S. H. Qazi1, A. SHAFIQ2, S. GHAZANFAR2, Z. H. HOODBHOY3, S. D. GOLDSTEIN4, C. A. Colunga Tinajero5, S. ISLAM1, J. K. DAS2 5Antiguo Hospital Civil de Guadalajara, Guadalajara, SURGERY, Guadalajara, JALISCO, Mexico 1AGA KHAN UNIVERSITY, SURGERY, KARACHI, SIND, Pakistan 2AGA KHAN UNIVERSITY, INSTITUTE OF GLOBAL HEALTH & DEVELOPMENT, KARACHI, SIND, Pakistan 3AGA KHAN UNIVSITY, PEDIATRICS, KARACHI, SIND, Pakistan 4Northwestern University Feinberg School of Medicine, SURGERY, CHICAGO, ILLINOIS, USA
Introduction:
The advancement of artificial intelligence (AI), especially Large Language Models (LLMs) like ChatGPT, have sparked debates about their valuable influence. Such LLMs pose a potential to revolutionize academic writing such as systematic reviews, as well as aid in literature reviews. It is crucial to examine how technologies like AI and LLMs might benefit researchers in academic writing using systematic reviews as a case study.

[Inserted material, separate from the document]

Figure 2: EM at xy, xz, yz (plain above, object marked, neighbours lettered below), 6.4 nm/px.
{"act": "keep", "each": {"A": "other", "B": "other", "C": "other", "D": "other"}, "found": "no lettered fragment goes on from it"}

The aim of this study is to employ ChatGPT and compare the elements of human-written systematic reviews with AI-written systematic reviews in the field of pediatric gastrointestinal (GI) surgery.
Methods:
35 systematic reviews were retrieved and assessed from three pediatric surgery journals between January 2021 till April 2023, and a total of 19 published systematic reviews that met the eligibility criteria were included. GPT-4 was utilized to create AI-written reviews, and was compared based on their objectives, inclusion & exclusion criteria, search strategy, risk of bias assessment, study selection, analysis, outcomes, findings, conclusions, accuracy of reference, quality of writing, and supplemental materials. A descriptive analysis was conducted on these components.
Results:
While some AI written reviews didn't explicitly use the population, intervention, comparison, outcome (PICO) framework, the objectives of the AI-written reviews were very similar to those of the human-written reviews. The literature review generated by AI was detailed and the study search conducted by AI did not yield the same reference articles, it differed vastly in their results, as the mean number of studies in human written reviews was 31.84 studies, whereas the mean number of studies in AI reviews was 20.57 studies. However, the inclusion and exclusion criteria were somewhat similar for both reviews. The risk of bias assessment in AI reviews used fewer tools as compared to human written reviews, although the AI generated did not specify the outputs of these risk of bias assessments. The analysis results varied, as some yielded similar results while others had marked differences. The AI-written reviews though mentioned using statistical analysis like meta-analysis but never generated and reported specific estimates for any outcomes but just generated conclusions.
Conclusion:
Although there were differences between reviews produced by AI and by humans, AI shows future promise with advancement in technology and as a useful tool for academia as it can assist in many resource-intensive processes like search and extractions if not the complete systematic reviews. The findings of this study also add to the ongoing conversation about artificial intelligence's place in research and sheds light on the potential uses of such AI tools in academia.